Mar 28, 2013 01:40 GMT Source: Reuters
Tags: refined copper output
HONG KONG, March 27 (Reuters) - China's top producer of refined copper , Jiangxi Copper Company Ltd, reported a jump of 16 percent in 2012 output, saying it plans to hike production further this year.
The company's output reflects a growing trend in China, the world's No.1 consumer and producer of refined copper, towards importing more raw material concentrate in its effort to cut reliance on world markets for its refined metal needs.
But further capacity growth by Jiangxi could be hit as China tightens controls over emissions.
Chairman Li Baomin said the firm's plan to build a 300,000-tonne-a-year plant in Yantai city in the northeastern province of Shandong was blocked by the city government because the city lacked sufficient emission quotas for the plant.
"We are working on (getting approval). The possible size that could be approved is 180,000 tonne," Li told reporters at a news conference in Hong Kong on Wednesday.
Emissions quotas are a growing obstacle to the construction of new smelters in China as Beijing battles air pollution.
The plant is planned jointly by parent company Jiangxi Copper Corporation and Yantai Penghui Copper.
Li, who also heads the parent, said it aimed to inject the plant into the listed arm in the future.
Jiangxi Copper reported output of 1.093 million tonnes of refined copper for 2012, or about 18 percent of China's production of 6.06 million tonnes last year.
The firm, which expects the global copper market to be largely in balance this year, wants to increase output by 2.5 percent this year, to 1.12 million tonnes, as it expects demand in China to grow and global copper prices to improve.
"The economy in the United States is recovering ... and China's demand from urbanization would rise. Copper prices should be better than last year," Wu Yuneng, deputy general manager of Jiangxi Copper, told the news conference.
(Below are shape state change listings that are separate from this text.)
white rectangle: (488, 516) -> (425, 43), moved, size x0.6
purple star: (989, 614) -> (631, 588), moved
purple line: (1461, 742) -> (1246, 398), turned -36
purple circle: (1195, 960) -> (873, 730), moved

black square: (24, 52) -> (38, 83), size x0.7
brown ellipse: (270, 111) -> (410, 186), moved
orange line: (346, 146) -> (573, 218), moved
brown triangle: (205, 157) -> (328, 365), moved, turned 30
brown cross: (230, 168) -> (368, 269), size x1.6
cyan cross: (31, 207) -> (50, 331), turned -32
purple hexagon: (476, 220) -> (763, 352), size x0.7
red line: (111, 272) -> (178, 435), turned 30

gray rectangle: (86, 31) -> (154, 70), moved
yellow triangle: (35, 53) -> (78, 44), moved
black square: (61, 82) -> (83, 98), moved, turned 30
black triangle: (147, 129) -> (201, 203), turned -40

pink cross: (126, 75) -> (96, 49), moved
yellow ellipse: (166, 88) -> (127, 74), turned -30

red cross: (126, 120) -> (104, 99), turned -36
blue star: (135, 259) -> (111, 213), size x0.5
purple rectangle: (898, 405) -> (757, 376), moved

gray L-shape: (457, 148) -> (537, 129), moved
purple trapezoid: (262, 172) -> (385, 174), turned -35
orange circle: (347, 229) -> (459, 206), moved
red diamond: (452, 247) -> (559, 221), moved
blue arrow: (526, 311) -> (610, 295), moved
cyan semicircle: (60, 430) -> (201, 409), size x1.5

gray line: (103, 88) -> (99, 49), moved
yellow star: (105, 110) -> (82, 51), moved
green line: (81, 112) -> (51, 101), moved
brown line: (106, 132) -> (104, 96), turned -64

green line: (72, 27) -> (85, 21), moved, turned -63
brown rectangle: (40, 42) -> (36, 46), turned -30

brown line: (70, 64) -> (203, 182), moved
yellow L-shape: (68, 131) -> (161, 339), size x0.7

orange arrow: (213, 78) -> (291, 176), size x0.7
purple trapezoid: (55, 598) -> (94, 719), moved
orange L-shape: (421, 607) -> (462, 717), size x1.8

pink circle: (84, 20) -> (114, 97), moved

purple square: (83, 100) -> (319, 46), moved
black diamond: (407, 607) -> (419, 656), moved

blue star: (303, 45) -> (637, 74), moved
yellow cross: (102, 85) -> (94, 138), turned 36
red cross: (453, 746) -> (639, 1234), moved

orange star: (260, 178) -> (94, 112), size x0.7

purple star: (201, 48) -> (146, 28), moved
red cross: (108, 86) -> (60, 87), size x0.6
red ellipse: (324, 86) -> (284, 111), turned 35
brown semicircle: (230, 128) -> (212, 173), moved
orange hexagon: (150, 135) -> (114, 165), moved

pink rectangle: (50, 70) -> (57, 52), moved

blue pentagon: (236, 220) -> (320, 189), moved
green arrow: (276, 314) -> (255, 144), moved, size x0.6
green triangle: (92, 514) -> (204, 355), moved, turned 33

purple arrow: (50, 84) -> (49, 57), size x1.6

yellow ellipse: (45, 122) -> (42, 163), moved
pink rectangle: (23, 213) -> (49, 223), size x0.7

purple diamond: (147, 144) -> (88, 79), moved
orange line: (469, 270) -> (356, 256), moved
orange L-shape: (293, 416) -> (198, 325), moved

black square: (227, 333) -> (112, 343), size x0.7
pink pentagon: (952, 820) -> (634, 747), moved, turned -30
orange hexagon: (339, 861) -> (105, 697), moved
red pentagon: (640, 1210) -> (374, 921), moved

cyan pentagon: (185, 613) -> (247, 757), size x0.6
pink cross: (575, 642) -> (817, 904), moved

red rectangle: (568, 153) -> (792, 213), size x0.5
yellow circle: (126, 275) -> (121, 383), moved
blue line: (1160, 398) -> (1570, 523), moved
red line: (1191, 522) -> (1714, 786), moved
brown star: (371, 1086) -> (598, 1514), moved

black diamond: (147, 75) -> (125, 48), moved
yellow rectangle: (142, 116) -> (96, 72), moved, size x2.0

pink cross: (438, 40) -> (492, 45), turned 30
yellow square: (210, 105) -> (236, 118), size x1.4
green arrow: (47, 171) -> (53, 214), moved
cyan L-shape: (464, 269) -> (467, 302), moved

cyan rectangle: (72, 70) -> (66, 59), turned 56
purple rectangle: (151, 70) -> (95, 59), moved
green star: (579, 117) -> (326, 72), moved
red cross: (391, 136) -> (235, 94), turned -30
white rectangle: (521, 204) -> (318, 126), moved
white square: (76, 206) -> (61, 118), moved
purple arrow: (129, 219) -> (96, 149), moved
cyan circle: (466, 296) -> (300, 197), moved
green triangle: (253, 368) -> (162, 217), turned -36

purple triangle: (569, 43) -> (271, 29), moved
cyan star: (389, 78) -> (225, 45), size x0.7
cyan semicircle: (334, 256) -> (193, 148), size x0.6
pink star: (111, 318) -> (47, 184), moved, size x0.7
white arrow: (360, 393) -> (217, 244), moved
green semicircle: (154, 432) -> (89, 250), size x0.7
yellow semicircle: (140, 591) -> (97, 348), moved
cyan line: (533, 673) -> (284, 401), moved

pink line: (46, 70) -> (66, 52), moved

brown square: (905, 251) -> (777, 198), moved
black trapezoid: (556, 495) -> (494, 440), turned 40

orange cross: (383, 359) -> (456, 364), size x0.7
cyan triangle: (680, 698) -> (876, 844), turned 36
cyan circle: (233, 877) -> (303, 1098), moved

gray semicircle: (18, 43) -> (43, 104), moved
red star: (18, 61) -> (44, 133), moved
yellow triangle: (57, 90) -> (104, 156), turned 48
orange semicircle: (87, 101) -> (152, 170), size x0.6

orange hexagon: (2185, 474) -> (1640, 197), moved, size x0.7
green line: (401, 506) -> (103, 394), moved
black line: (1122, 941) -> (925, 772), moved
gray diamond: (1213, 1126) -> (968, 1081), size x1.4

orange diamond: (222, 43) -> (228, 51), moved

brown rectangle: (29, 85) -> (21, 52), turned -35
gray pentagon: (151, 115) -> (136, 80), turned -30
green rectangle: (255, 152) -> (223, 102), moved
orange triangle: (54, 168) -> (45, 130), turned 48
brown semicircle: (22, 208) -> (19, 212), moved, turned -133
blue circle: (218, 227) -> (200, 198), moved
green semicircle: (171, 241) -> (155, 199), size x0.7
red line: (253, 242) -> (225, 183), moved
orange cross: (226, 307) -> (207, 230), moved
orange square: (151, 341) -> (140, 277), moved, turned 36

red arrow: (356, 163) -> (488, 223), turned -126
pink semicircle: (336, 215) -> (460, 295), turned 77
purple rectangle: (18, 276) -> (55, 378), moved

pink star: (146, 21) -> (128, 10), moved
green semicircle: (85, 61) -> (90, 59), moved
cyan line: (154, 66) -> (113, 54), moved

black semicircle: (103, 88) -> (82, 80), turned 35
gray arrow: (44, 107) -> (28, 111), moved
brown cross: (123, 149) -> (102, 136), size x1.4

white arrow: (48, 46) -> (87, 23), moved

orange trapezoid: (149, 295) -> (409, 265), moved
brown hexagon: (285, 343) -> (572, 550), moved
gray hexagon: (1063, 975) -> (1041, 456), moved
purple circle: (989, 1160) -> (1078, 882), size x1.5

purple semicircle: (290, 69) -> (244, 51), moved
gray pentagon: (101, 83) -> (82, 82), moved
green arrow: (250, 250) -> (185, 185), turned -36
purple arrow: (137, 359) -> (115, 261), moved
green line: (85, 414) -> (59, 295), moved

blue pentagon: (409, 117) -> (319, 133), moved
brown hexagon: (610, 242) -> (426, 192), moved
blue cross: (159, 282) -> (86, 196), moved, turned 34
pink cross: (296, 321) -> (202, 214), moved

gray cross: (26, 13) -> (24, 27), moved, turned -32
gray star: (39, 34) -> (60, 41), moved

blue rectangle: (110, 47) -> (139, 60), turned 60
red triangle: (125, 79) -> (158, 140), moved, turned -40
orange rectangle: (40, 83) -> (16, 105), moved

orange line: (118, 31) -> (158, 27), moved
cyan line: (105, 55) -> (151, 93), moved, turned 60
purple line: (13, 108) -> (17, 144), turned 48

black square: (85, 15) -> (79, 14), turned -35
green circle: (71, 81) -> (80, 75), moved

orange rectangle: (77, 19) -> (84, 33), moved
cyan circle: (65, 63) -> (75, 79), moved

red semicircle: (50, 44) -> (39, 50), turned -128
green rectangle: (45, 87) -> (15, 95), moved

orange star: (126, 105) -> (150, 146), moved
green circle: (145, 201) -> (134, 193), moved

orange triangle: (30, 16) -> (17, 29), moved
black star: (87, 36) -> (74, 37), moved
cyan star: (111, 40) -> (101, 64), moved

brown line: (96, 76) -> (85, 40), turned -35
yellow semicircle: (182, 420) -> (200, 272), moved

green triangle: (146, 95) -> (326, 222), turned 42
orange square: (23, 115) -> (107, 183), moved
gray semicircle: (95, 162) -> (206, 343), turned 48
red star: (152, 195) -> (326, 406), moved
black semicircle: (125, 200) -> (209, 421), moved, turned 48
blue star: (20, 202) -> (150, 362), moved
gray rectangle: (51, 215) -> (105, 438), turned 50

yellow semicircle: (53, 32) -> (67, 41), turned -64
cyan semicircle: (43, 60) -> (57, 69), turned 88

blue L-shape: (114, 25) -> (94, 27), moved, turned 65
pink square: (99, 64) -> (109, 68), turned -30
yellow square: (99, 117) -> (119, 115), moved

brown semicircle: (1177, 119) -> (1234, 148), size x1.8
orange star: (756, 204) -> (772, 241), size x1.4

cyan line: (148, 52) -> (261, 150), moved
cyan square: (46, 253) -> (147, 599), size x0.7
China envisages shifting 400 million people to cities from the countryside over the next decade, as it executes its next phase of urban development.
Wu did not give a forecast for the average world copper price in 2013, citing analysts' figure of $8,057 per tonne.
Jiangxi Copper expects China's refined copper consumption to rise to 8.1 million tonnes this year, up 5 percent from about 7.7 million tonnes last year, Wu said.
The firm, however, expects competition from other producers to grow as smelters expand capacity in China.
China's smelting capacity is expected to rise a fifth to 5.59 million tonnes in 2013 from 4.67 million last year, while refining capacity may increase 17 percent to 9.76 million from 8.36 million, Jiangxi Copper estimated.
China's copper smelters plan to increase refined copper exports following a rule change last year that has cut export costs, making such trades more attractive.
The move could add to copper stocks in London Metal Exchange warehouses and weigh on global prices.
Benchmark three-month London Metal Exchange copper prices have dropped more than 3 percent so far this year, after gaining about 4 percent last year, and were trading at around $7,630 a tonne on Wednesday.
Jiangxi Copper's mines in China produced 210,000 tonnes of copper in 2012 and output is expected to be flat this year.
Annual production of semi-finished copper products rose 18.6 percent in 2012 to 582,100 tonnes and is expected to rise further to 845,000 tonnes this year as Jiangxi plans to expand annual capacity to 920,000 tonnes from 720,000 tonnes.